▸ **Activity**:
Your task is to find every line in the records that holds the string "knee" and copy it.

▸ **Data records**:
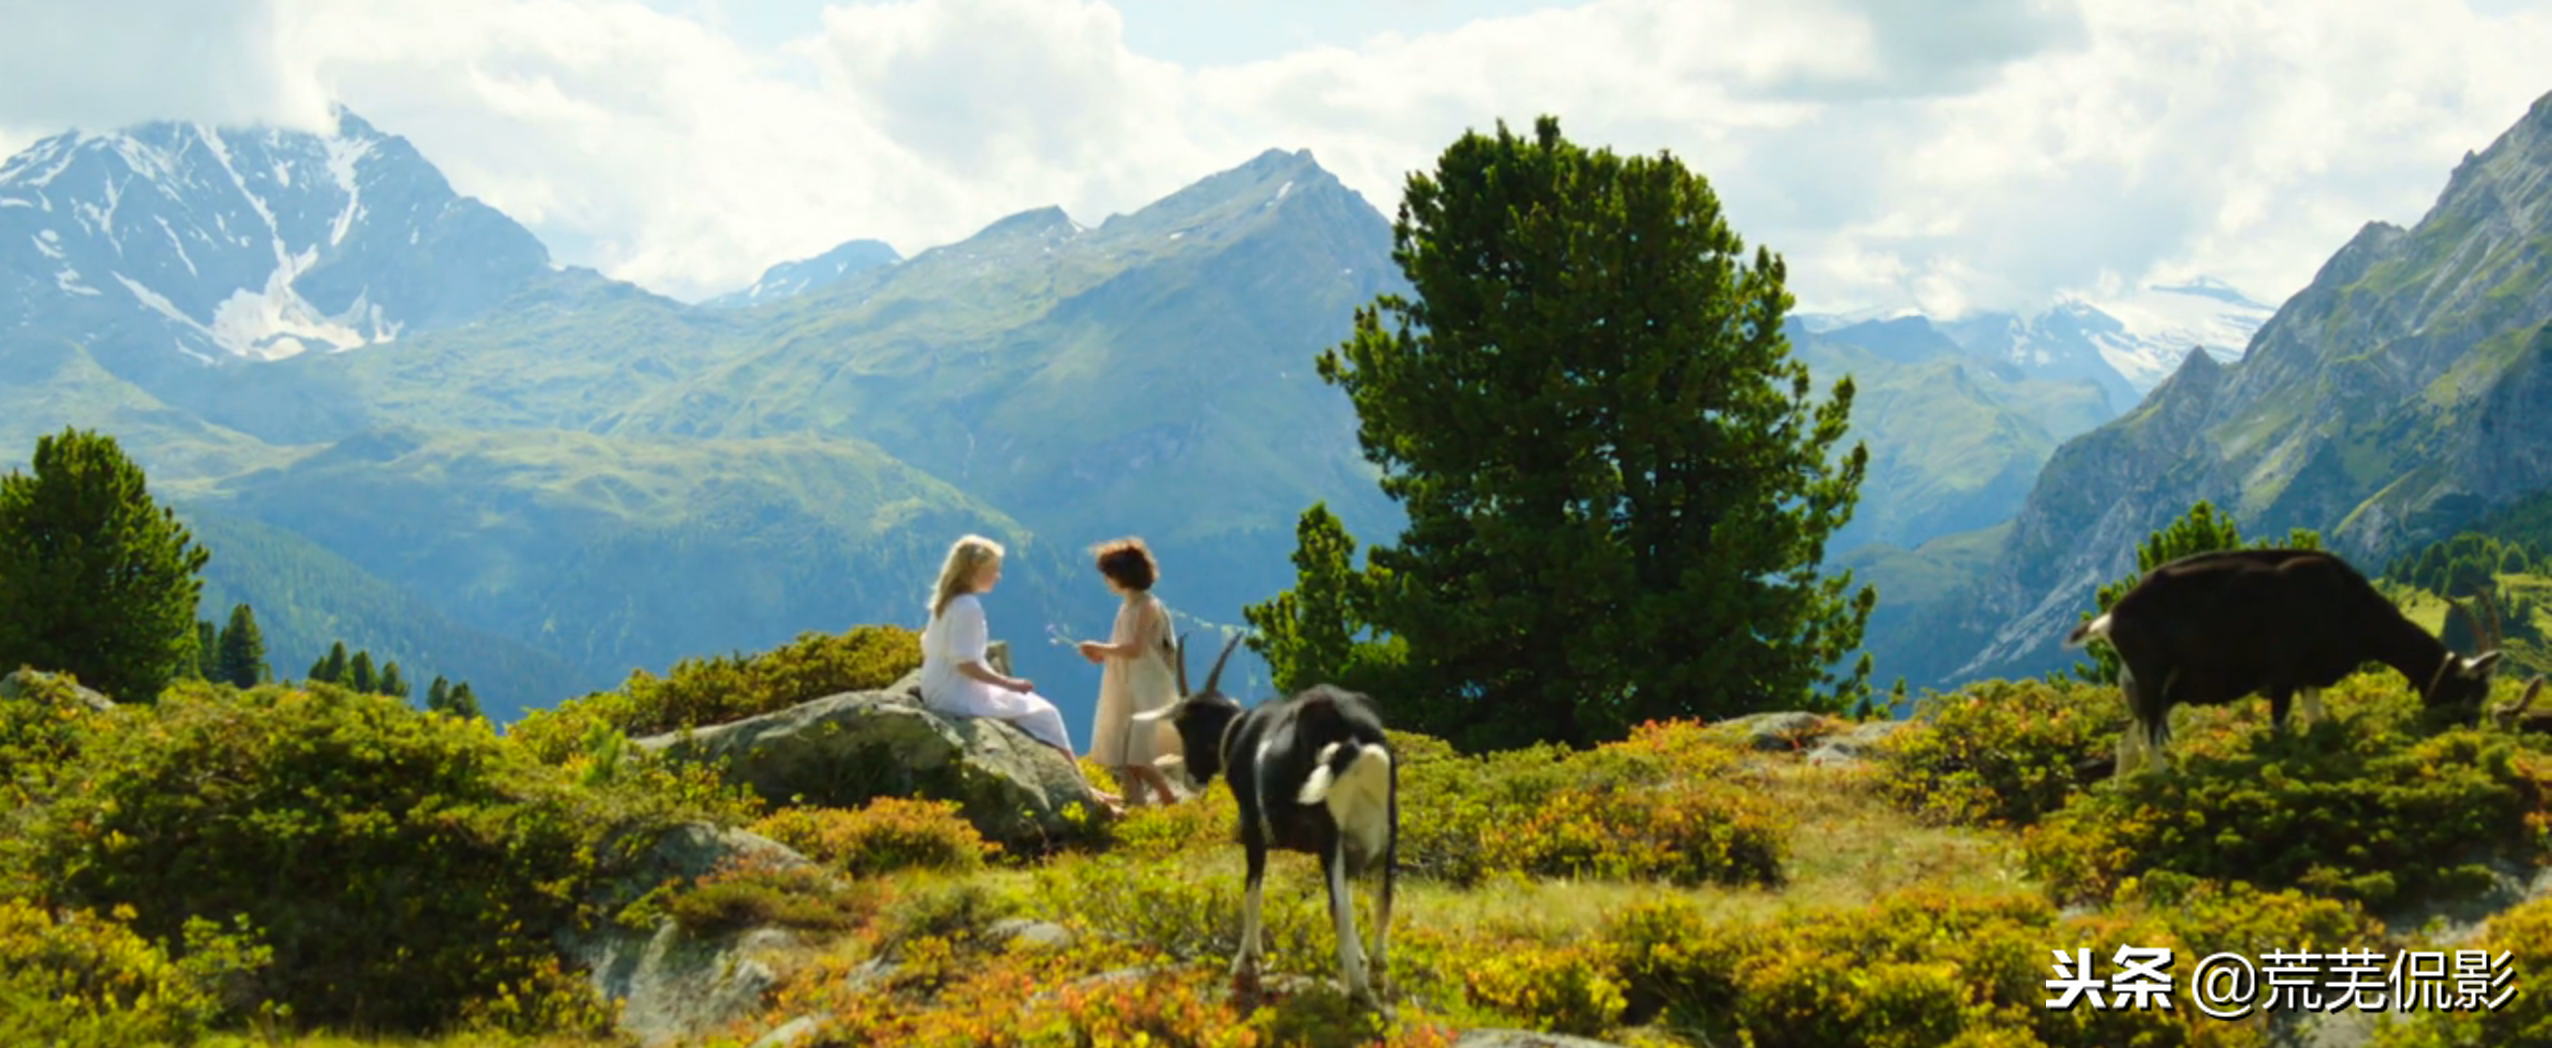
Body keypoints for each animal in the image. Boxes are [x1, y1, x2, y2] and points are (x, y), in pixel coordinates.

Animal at [1138, 634, 1408, 1014]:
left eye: (1183, 726)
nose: (1192, 777)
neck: (1237, 733)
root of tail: (1352, 734)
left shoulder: (1252, 826)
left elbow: (1253, 887)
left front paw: (1245, 959)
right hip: (1387, 828)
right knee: (1383, 899)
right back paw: (1378, 978)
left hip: (1329, 832)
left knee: (1338, 907)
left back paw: (1357, 990)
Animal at [2062, 550, 2500, 780]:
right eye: (2468, 690)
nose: (2471, 733)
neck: (2346, 601)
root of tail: (2113, 617)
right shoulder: (2284, 674)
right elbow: (2279, 728)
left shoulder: (2309, 677)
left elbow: (2317, 721)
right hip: (2152, 677)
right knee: (2151, 737)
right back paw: (2166, 781)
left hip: (2148, 687)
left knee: (2128, 741)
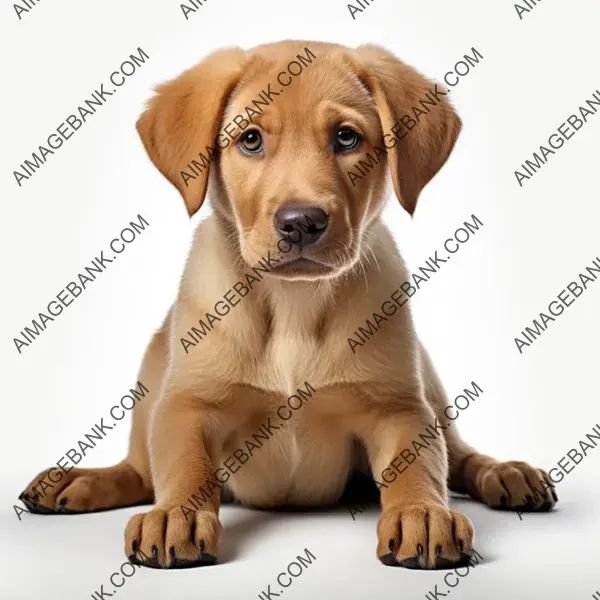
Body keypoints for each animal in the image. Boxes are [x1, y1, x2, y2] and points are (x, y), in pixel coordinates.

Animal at [19, 41, 556, 568]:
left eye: (346, 138)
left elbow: (418, 465)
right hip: (152, 370)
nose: (301, 222)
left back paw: (506, 472)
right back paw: (82, 479)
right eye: (251, 139)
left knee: (459, 456)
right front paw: (176, 514)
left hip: (429, 381)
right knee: (139, 470)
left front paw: (421, 513)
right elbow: (187, 465)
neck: (292, 303)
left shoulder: (398, 407)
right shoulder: (188, 403)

▸ **Result of the task**:
right knee: (1383, 899)
left knee: (1338, 907)
right knee: (2151, 737)
left knee: (2128, 741)
left knee: (459, 456)
right knee: (139, 470)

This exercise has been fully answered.